## Task:
Find the word "MUFG" in the listing, and copy out each line where it turns up.

## Extracted entries:
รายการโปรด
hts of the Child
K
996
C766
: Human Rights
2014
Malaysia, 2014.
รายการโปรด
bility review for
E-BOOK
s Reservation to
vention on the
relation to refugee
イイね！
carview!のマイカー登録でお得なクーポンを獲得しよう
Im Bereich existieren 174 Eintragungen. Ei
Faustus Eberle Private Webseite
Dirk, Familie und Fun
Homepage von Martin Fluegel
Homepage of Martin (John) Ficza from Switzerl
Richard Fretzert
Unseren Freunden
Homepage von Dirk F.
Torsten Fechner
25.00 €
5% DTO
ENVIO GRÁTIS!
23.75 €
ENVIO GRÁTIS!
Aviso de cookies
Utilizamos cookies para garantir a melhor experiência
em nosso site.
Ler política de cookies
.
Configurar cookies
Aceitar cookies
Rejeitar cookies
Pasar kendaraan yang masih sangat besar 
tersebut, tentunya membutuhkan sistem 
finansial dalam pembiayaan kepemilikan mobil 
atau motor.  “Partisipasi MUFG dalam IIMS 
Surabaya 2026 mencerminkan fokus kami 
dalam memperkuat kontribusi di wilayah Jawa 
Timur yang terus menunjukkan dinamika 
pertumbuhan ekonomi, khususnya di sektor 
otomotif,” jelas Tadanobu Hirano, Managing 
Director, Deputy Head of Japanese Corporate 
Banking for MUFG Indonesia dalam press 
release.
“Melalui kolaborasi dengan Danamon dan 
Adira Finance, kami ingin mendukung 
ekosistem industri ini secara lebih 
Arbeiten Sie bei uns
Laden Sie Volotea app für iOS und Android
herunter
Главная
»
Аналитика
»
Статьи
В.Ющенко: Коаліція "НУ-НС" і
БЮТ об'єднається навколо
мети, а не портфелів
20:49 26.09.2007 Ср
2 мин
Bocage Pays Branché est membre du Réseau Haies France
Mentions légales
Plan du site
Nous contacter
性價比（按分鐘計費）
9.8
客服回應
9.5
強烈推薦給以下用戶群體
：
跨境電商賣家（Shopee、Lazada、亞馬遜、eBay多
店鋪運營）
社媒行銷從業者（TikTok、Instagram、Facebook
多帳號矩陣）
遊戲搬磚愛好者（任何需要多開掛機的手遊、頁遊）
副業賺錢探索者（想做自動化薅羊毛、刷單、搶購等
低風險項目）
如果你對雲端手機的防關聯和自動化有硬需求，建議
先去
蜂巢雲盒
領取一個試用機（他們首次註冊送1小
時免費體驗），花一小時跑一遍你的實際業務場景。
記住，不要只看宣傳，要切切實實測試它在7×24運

## Task response:
atau motor.  “Partisipasi MUFG dalam IIMS 
Banking for MUFG Indonesia dalam press 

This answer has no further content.